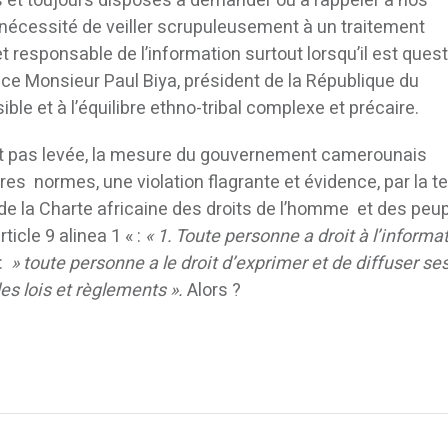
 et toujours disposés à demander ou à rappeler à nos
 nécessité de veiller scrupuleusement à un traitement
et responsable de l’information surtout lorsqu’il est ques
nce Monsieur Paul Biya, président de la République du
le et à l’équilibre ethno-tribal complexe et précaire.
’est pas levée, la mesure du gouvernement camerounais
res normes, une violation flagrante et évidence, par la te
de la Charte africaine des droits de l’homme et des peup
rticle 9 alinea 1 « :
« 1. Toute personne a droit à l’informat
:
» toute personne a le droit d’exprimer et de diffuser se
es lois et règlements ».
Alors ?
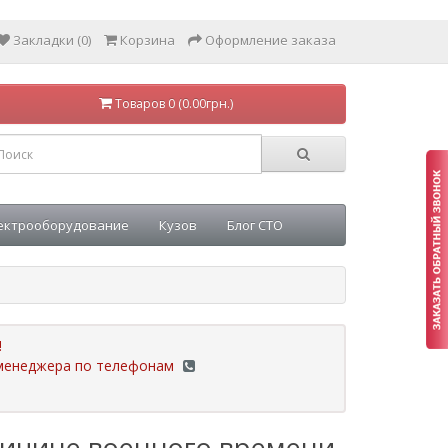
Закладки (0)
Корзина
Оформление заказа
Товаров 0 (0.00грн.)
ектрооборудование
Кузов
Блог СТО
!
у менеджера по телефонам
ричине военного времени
====
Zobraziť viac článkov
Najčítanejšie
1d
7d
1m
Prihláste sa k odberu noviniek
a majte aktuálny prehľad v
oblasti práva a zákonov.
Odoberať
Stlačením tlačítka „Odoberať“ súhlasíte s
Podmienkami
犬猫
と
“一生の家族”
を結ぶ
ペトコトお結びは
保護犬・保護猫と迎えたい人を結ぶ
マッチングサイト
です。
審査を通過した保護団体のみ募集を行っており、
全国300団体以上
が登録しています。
====
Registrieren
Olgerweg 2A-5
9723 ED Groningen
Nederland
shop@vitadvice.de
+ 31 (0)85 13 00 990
====
# [Goal of the exercise]
With the pictures omitted, copy exactly the lines of the listing above starting at the line containing "de la Charte" and ending at the line containing "ричине военного времени", both included.

# [The answer]
de la Charte africaine des droits de l’homme et des peup
rticle 9 alinea 1 « :
« 1. Toute personne a droit à l’informat
:
» toute personne a le droit d’exprimer et de diffuser se
es lois et règlements ».
Alors ?
Закладки (0)
Корзина
Оформление заказа
Товаров 0 (0.00грн.)
ектрооборудование
Кузов
Блог СТО
!
у менеджера по телефонам
ричине военного времени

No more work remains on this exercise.